With COVID-19 causing a shift in work pattern in the Philippines and a lot of Filipino workers are working from home, ECC will now apply the Supreme Court pronouncement granting EC benefits to workers who sustained injuries while working from home.

In the Supreme Court decision entitled “Perlita Lopez v. ECC, Government Service Insurance System and DECS” (G.R. No.90267, Dec. 21, 1993), the high tribunal granted Perlita Lopez’s petition to grant the EC death benefits claims for the death of her husband, Pedro Lopez, a former public high school teacher who died while working from home.

Pedro Lopez was employed as a public school teacher at the Urdaneta National High School, Urdaneta, Pangasinan from July 01, 1973 until his untimely demise on May 27, 1987.


On April 27, 1987, a memorandum was issued to Lopez to prepare a model dam as an official entry of the Urdaneta National High School to the forthcoming Division Search for Outstanding Improvised Secondary Science Equipment for Teachers in Pangasinan.

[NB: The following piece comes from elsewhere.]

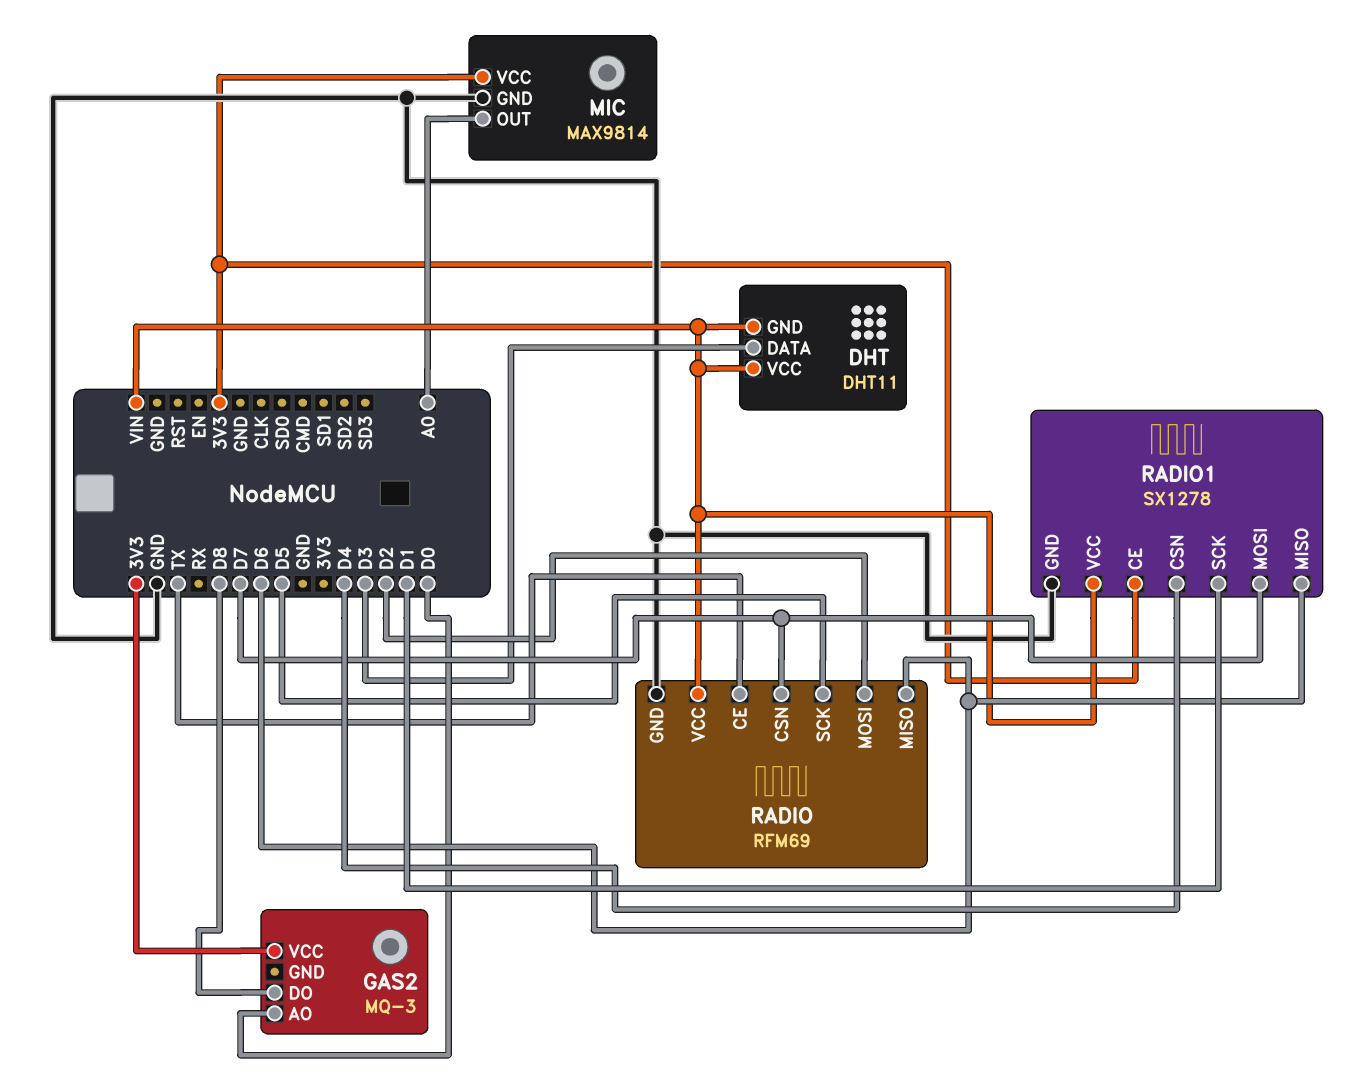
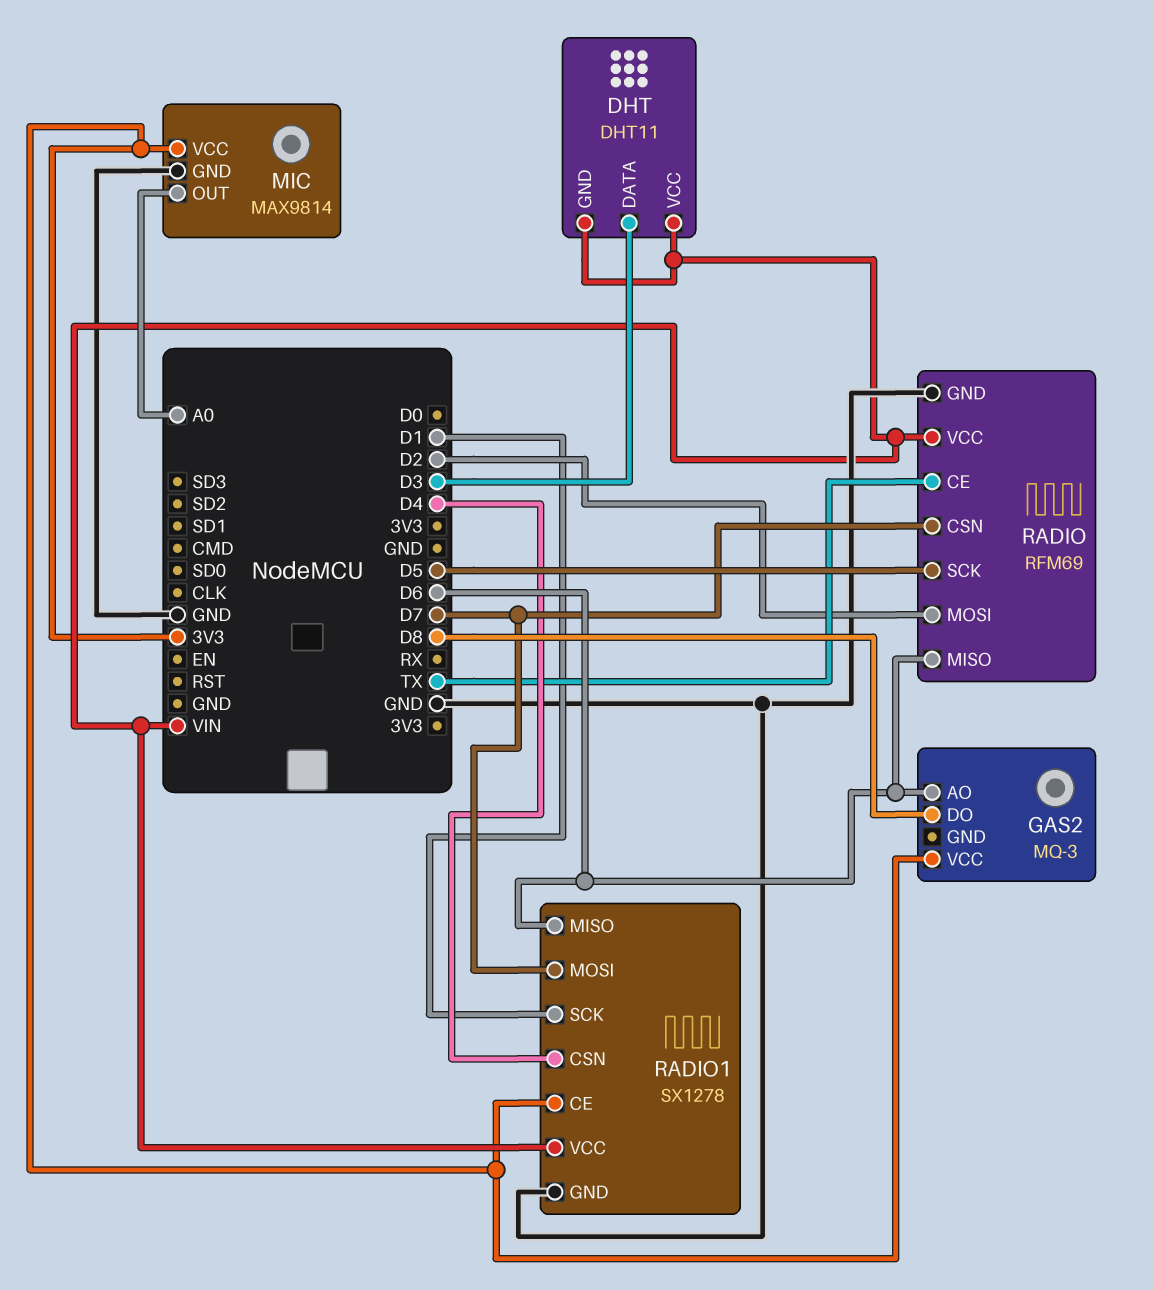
GAS2 pin AO: D0 -> D6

Lopez complied with the instruction and constructed an improvised electric micro-dam, which he took home to enable him to finish it before the deadline.

On May 27, 1987, at around 6:30 A.M., while working on the project, he accidentally touched a live wire and was electrocuted. He was immediately brought to a clinic but was pronounced dead on arrival. The death certificate showed that he died of cardiac arrest due to accidental electrocution.

The case was initially denied by the GSIS, and then, by the ECC on the ground that death did not arise out and in the course of employment.

The Supreme Court explained that while the death of Lopez took place in his house and not in his official work station, which is the school, he was still discharging his function as the one in-charge of the project thus the order to pay the death claims for Lopez was granted.

Under ECC Circular No. 03-709 dated July 22, 2009, the injury and the resulting disability or death sustained by reason of employment are compensable regardless of the place where the incident occurred, if it can be proven that at the time of the contingency, the employee was acting within the purview of the employment and performing an act reasonably necessary or incidental thereto.

ECC Executive Director Stella Zipagan-Banawis expressed her support for the decision. She said, “This SC ruling will serve as our guiding principle for the evaluation and assessment of all EC claims due to work-from-home injuries.”

Banawis added, “We are working hand in hand with other social security agencies to expand and extend the benefits and services of ECC to our working-from-home workers or employees in case of work-related injuries during this time of COVID-19 where most industries adopt work-from-home arrangement.”